Jumat, 06 Januari 2012

Perlindungan Tenaga Kerja Menurut Hukum Administrasi Negara (HAN)

Dalam pergaulan di tengah masyarakat, banyak terjadi hubungan hukum yang muncul sebagai akibat adanya tindakan-tindakan hukum dari subjek hukum itu. Tindakan hukum ini merupakan awal lahirnya hubungan hukum (rechtsbetrekking), yakni interaksi antarsubjek hukum yang memiliki relevansi hukum atau mempunyai akibat-akibat hukum. Agar hubungan hukum antarsubjek hukum itu berjalan secara harmonis, seimbang dan adil, dalam arti setiap subjek hukum mendapatkan apa yang menjadi haknya dan menjalankan kewajiban yang dibebankan kepadanya, hukum tampil sebagai aturan main dalam mengatur hubungan hukum tersebut.[1] Hukum diciptakan sebagai suatu sarana atau instrumen untuk mengatur hak-hak dan kewajiban-kewajiban subjek hukum agar masing-masing subjek hukum dapat menjalankan kewajibannya dengan baik dan mendapatkan haknya secara wajar. Di samping itu, hukum juga berfungsi sebagai instrumen perlindungan bagi subjek hukum. Menurut Sudikno Mertokusumo, hukum berfungsi sebagai perlindungan kepentingan manusia. Agar kepentingan manusia terlindungi, hukum harus dilaksanakan. Perlindungan hukum dapat berlangsung secara normal, damai, tetapi dapat terjadi juga karena pelanggaran hukum.[2] Pelanggaran hukum terjadi ketika subjek hukum tertentu tidak menjalankan kewajiban yang seharusnya dijalankan atau karena melanggar hak-hak subjek hukum lain. Subjek hukum yang dilanggar hak-haknya harus mendapatkan perlindungan hukum.
Fungsi hukum sebagai instrumen pengatur dan instrumen perlindungan ini, disamping fungsi lainnya sebagaimana akan disebutkan di bawah, diarahkan pada suatu tujuan, yaitu untuk menciptakan suasana hubungan hukum antarsubjek hukum secara harmonis, seimbang, damai dan adil. Ada pula yang mengatakan bahwa “Tujuan Hukum adalah mengatur masyarakat secara damai. Hukum mengkehendaki perdamaian . . . Perdamaian  di antara manusia dipertahankan oleh hukum dengan melindungi kepentingan-kepentingan manusia tertentu (baik materiil maupun ideal), kehormatan, kemerdekaan, jiwa, harta benda dan sebagainya terhadap yang merugikannya”. Tujuan-tujuan hukum itu akan tercapai jika masing-masing subjek hukum mendapatkan hak-haknya secara wajar dan menjalankan kewajiban-kewajibannya sesuai dengan aturan hukum yang berlaku.
+ + + + + + +
- Soal Tertulis:
Terjemahkan kalimat "Menurut Sudikno Mertokusumo, hukum berfungsi sebagai perlindungan kepentingan manusia." dari kutipan tentang perlindungan hukum di atas ke dalam bahasa Inggris.

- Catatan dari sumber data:
+ + + + + + +
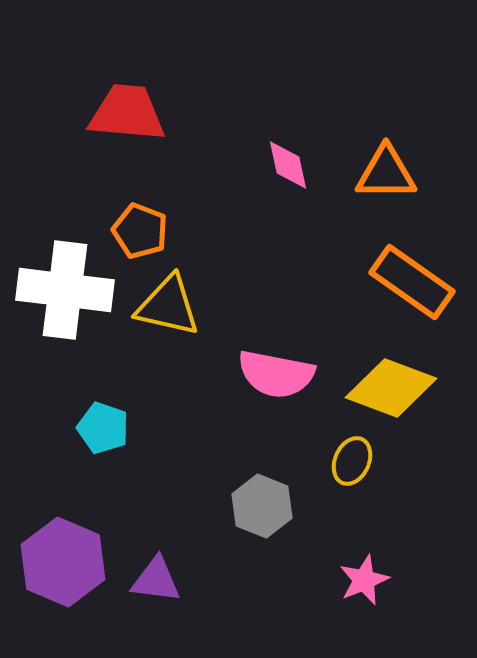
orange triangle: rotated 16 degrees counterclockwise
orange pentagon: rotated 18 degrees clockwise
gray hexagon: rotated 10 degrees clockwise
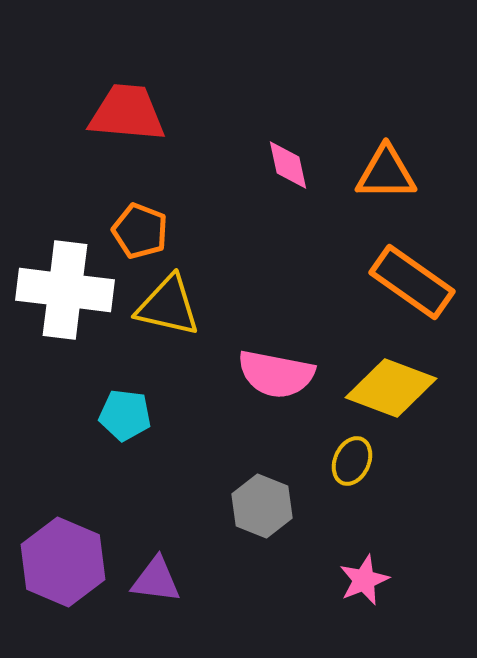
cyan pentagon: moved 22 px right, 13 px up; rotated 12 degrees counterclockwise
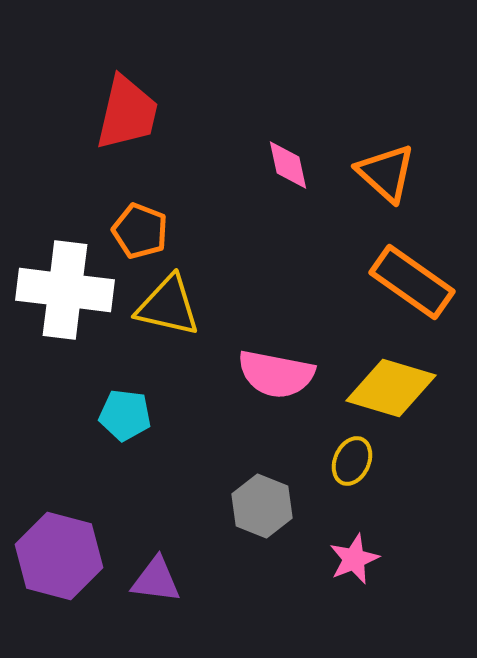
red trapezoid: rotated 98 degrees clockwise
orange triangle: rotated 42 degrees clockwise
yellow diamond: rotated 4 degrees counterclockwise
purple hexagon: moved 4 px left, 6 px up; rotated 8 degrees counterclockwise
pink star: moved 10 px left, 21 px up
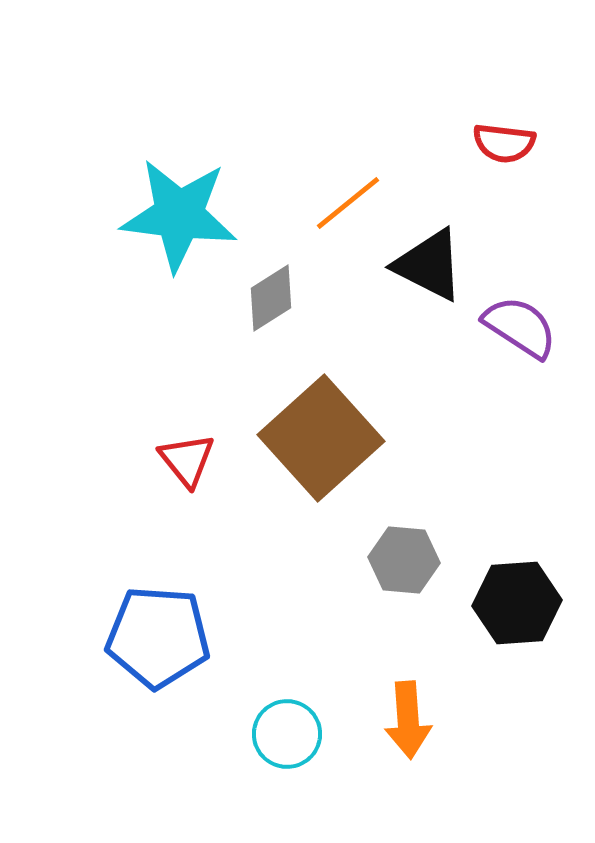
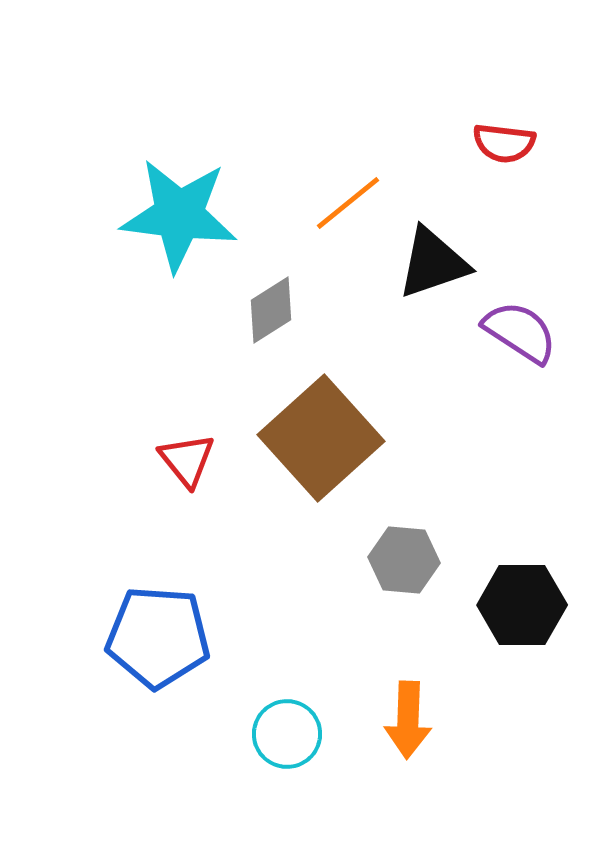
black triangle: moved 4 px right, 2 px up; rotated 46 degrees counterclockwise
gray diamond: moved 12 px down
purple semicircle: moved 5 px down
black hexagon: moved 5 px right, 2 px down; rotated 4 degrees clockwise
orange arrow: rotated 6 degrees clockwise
+ + + + + + +
- Hasil Berikut:
According to Sudikno Mertokusumo, law functions as the protection of human interests.